--- ACTIVITY ---
A word-for-word transcription of the records is required.

--- Extracted records ---

==========

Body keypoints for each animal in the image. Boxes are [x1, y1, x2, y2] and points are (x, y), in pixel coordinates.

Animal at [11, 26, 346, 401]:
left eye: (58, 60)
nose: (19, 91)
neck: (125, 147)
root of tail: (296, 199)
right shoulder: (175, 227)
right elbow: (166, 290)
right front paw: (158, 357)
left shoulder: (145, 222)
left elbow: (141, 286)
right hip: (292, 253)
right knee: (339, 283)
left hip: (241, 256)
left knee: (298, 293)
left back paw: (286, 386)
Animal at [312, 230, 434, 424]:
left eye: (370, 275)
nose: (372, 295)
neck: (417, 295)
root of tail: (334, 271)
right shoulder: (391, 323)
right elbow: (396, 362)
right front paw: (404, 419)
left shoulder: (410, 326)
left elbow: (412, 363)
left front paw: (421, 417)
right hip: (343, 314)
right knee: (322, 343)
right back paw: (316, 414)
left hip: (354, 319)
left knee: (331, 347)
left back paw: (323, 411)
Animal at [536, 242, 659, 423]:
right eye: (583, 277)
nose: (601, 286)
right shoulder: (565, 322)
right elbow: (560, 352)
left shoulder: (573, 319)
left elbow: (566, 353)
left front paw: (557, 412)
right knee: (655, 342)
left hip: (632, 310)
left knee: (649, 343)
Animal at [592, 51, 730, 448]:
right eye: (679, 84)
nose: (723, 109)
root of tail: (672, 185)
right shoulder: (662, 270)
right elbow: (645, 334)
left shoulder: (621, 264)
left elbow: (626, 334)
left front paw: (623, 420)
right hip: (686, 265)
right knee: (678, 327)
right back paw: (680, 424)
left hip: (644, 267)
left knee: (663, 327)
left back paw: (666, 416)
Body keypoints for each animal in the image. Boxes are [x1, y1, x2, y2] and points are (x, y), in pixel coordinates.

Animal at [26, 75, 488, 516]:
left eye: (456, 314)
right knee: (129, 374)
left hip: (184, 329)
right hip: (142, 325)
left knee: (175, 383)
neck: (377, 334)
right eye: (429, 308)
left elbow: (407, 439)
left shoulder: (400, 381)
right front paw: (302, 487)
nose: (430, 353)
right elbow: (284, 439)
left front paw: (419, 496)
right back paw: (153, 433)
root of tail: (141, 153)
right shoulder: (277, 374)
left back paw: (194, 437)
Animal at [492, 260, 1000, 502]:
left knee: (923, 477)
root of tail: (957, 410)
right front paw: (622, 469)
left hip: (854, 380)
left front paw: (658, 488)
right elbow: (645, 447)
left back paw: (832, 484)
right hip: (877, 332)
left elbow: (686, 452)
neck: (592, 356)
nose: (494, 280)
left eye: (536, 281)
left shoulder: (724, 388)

==========

--- RESPONSE AREA ---
Body keypoints for each animal in the image. Boxes are [x1, y1, x2, y2] and points are (x, y), in pixel coordinates.

Animal at [11, 26, 346, 401]:
left eye: (58, 60)
nose: (19, 91)
neck: (125, 147)
root of tail: (296, 199)
right shoulder: (175, 227)
right elbow: (166, 290)
right front paw: (158, 357)
left shoulder: (145, 222)
left elbow: (141, 286)
right hip: (292, 253)
right knee: (339, 283)
left hip: (241, 256)
left knee: (298, 293)
left back paw: (286, 386)
Animal at [312, 230, 434, 424]:
left eye: (370, 275)
nose: (372, 295)
neck: (417, 295)
root of tail: (334, 271)
right shoulder: (391, 323)
right elbow: (396, 362)
right front paw: (404, 419)
left shoulder: (410, 326)
left elbow: (412, 363)
left front paw: (421, 417)
right hip: (343, 314)
right knee: (322, 343)
right back paw: (316, 414)
left hip: (354, 319)
left knee: (331, 347)
left back paw: (323, 411)
Animal at [536, 242, 659, 423]:
right eye: (583, 277)
nose: (601, 286)
right shoulder: (565, 322)
right elbow: (560, 352)
left shoulder: (573, 319)
left elbow: (566, 353)
left front paw: (557, 412)
right knee: (655, 342)
left hip: (632, 310)
left knee: (649, 343)
Animal at [592, 51, 730, 448]:
right eye: (679, 84)
nose: (723, 109)
root of tail: (672, 185)
right shoulder: (662, 270)
right elbow: (645, 334)
left shoulder: (621, 264)
left elbow: (626, 334)
left front paw: (623, 420)
right hip: (686, 265)
right knee: (678, 327)
right back paw: (680, 424)
left hip: (644, 267)
left knee: (663, 327)
left back paw: (666, 416)
Body keypoints for each animal in the image. Boxes are [x1, y1, x2, y2] and points are (x, y), in pixel coordinates.

Animal at [26, 75, 488, 516]:
left eye: (456, 314)
right knee: (129, 374)
left hip: (184, 329)
right hip: (142, 325)
left knee: (175, 383)
neck: (377, 334)
right eye: (429, 308)
left elbow: (407, 439)
left shoulder: (400, 381)
right front paw: (302, 487)
nose: (430, 353)
right elbow: (284, 439)
left front paw: (419, 496)
right back paw: (153, 433)
root of tail: (141, 153)
right shoulder: (277, 374)
left back paw: (194, 437)
Animal at [492, 260, 1000, 502]:
left knee: (923, 477)
root of tail: (957, 410)
right front paw: (622, 469)
left hip: (854, 380)
left front paw: (658, 488)
right elbow: (645, 447)
left back paw: (832, 484)
right hip: (877, 332)
left elbow: (686, 452)
neck: (592, 356)
nose: (494, 280)
left eye: (536, 281)
left shoulder: (724, 388)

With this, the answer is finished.